The Las Vegas losses are manageable. We would like to see that club stop losing money. As you know, the taxicab marketings remain low. It's the longest truce, I think, that the Vegas market has seen since 2000. And we don't see any reason at this time why that truce is not going to continue.
Overall, Vegas traffic is up. However, the casinos have gotten very, very aggressive at keeping guests on premises and not letting them leave the casinos through discounting at their restaurants and other things. So hopefully, as Vegas starts to rebound, the casinos will stop being so aggressive on keeping people in the casinos, and we'll see our business go up as well.
We'll see the true comps in the summer of 2011. And really, that will be the time when we decide whether this location can be profitable or whether we'll look to do something different with this location.
The nice thing about the quarter is our Rick's Cabaret in New York and our Tootsie's in Miami Beach remain very strong, with record numbers in the New York City club, and we've had some great January and February in those clubs as well.
Our new location in the DFW Metroplex is doing very good. It's a BYOB club. We still believe the best use for that premises is a upscale Rick's Cabaret with full liquor services. There's an expected TABC hearing that will happen in June against, to fight the protest, and we expect a ruling shortly thereafter on whether that club will receive its liquor license or not. If we do not receive a liquor license, we'll probably rebrand the club, take the Rick's Cabaret name off of it this summer, and run it as a BYOB club.

[Directions]:
Please reproduce word for word the remarks above on the club locations, starting at "The Las Vegas" and ending at "going to continue.".

[Exercise data]:
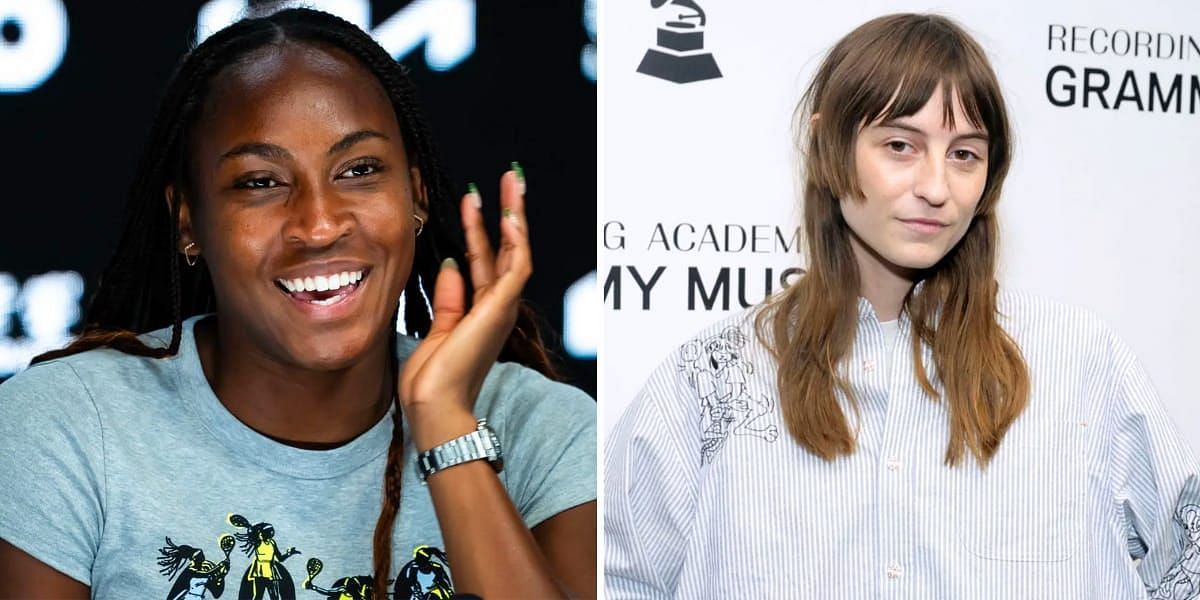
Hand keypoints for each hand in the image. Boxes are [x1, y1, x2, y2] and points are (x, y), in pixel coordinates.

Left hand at [400, 169, 530, 450]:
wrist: (434, 406)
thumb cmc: (433, 381)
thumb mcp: (437, 331)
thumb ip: (448, 299)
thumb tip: (451, 266)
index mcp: (482, 313)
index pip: (486, 262)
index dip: (481, 230)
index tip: (475, 200)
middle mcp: (497, 308)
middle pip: (507, 250)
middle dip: (507, 212)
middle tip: (509, 178)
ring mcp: (501, 308)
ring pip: (516, 251)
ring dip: (514, 215)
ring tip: (511, 182)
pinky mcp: (499, 310)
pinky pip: (515, 268)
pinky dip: (514, 240)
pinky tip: (508, 215)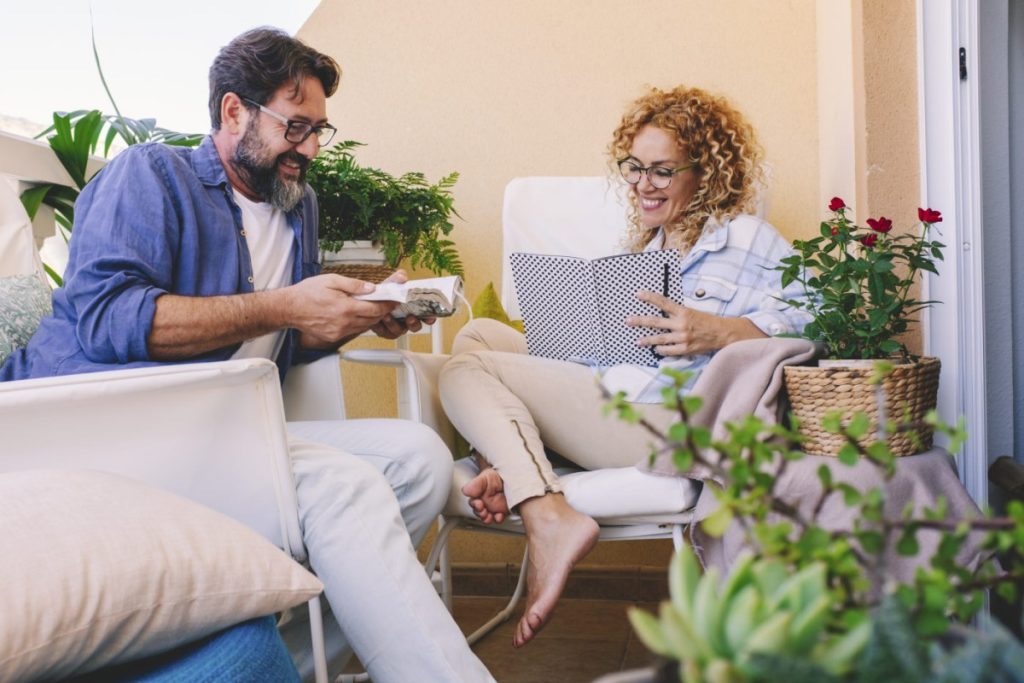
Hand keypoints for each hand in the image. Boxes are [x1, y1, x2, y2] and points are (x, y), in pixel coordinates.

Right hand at [288, 273, 398, 345]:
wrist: (289, 308)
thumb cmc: (307, 293)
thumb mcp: (332, 280)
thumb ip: (354, 285)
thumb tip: (371, 288)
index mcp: (345, 308)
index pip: (375, 309)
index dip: (387, 305)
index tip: (393, 301)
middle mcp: (343, 323)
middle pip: (372, 320)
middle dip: (380, 311)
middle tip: (383, 302)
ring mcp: (338, 332)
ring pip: (363, 327)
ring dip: (369, 318)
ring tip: (368, 307)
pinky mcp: (333, 337)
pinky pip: (352, 331)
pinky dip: (357, 323)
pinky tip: (354, 315)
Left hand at [367, 269, 437, 338]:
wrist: (368, 301)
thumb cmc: (383, 294)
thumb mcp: (390, 284)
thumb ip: (396, 279)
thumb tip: (402, 276)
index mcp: (412, 308)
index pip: (426, 315)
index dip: (430, 318)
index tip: (430, 317)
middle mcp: (406, 319)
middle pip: (416, 326)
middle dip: (414, 324)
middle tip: (410, 317)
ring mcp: (397, 327)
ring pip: (401, 331)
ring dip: (395, 324)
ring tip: (387, 315)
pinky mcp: (386, 332)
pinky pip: (388, 333)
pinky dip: (383, 327)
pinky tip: (379, 320)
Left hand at [626, 290, 764, 355]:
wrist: (722, 334)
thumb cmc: (706, 321)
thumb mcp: (692, 312)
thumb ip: (677, 313)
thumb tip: (660, 310)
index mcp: (683, 312)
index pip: (663, 302)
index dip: (650, 297)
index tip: (638, 294)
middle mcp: (681, 324)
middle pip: (656, 322)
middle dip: (640, 321)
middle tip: (628, 320)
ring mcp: (683, 338)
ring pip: (659, 339)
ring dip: (647, 340)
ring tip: (637, 341)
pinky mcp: (685, 349)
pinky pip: (668, 351)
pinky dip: (660, 350)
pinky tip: (655, 349)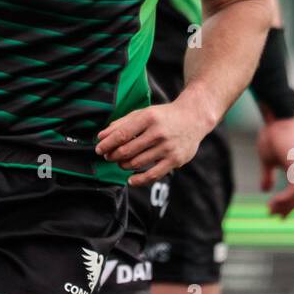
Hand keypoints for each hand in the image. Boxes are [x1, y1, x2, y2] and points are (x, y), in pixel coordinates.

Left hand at [96, 93, 215, 186]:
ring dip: (123, 165)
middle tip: (108, 157)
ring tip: (120, 163)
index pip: (122, 134)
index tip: (99, 149)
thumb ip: (122, 123)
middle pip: (127, 150)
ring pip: (137, 163)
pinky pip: (152, 175)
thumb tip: (101, 136)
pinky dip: (138, 180)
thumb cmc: (164, 116)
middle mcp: (158, 132)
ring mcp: (167, 147)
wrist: (193, 118)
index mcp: (148, 117)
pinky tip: (131, 179)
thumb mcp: (144, 113)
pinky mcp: (175, 160)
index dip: (107, 144)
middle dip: (113, 155)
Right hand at [258, 117, 293, 218]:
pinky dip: (286, 198)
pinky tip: (273, 200)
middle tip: (273, 216)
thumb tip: (265, 189)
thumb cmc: (272, 135)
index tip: (275, 213)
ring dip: (286, 206)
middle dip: (287, 209)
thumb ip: (268, 175)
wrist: (277, 119)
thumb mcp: (268, 160)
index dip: (288, 206)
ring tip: (270, 209)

[Expected output]:
The Las Vegas losses are manageable. We would like to see that club stop losing money. As you know, the taxicab marketings remain low. It's the longest truce, I think, that the Vegas market has seen since 2000. And we don't see any reason at this time why that truce is not going to continue.